Em um mundo no qual a velocidade da informação é cada vez maior, conseguir tomar a decisão do que reportar sem que esse processo seja lento e cause uma precificação errada da empresa exige mudanças dentro das corporações.
A discussão do que tornar público deixa de ser das áreas de comunicação e relações com investidores e passa a envolver outras áreas. Os relatórios anuais, de sustentabilidade e as demonstrações financeiras deixarão de ser materiais de áreas específicas para passarem a refletir de fato um relato de toda a empresa.
As empresas que quiserem ter uma precificação justa reconhecida pelo mercado precisarão, então, montar um colegiado de divulgação. Colegiado esse bastante semelhante aos comitês de divulgação exigidos pela Sarbanes-Oxley, mas, no entanto, apto a dar respostas às questões sociais e ambientais. A composição desse colegiado deve ser multidisciplinar, envolvendo as áreas contábil, de relações com investidores, responsabilidade social, engenharia, operação, governança corporativa, meio ambiente, comerciais, entre outras.

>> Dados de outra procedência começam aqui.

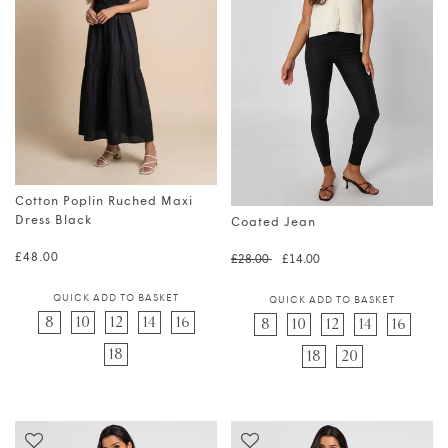
Cotton Poplin Ruched Maxi
Dress Black
Coated Jean
Regular price
Regular price
Translation 
£48.00
£28.00
£14.00
QUICK ADD TO BASKET
QUICK ADD TO BASKET
8
10
12
14
16
8
10
12
14
16
18
18
20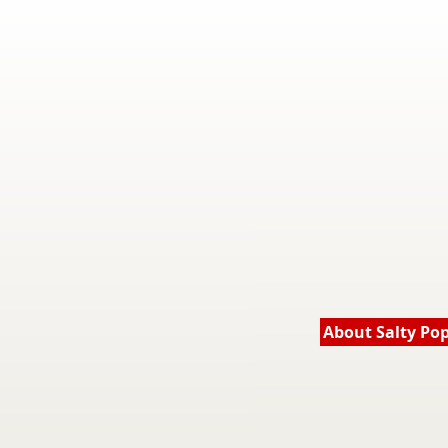
About Salty Po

Cada descoberta, desenvolvimento de novo produto, impacto causado por acidentes, terá que ser discutido e será, então, decidida uma estratégia para abordar e lidar com o assunto.
O exercício de relatar não será mais uma atividade anual ou trimestral, passará a ser uma atividade diária e que envolverá todas as áreas da empresa. Nessa nova realidade, a empresa passará a olhar para dentro e conhecer integralmente todas as suas atividades.Somente assim, serão proporcionadas ao mercado informações com transparência e que diminuam a assimetria durante a precificação de um ativo. Isso trará mais confiança para se tornarem detentores das ações por um prazo mais longo como, também, aumentará a confiança dos demais stakeholders.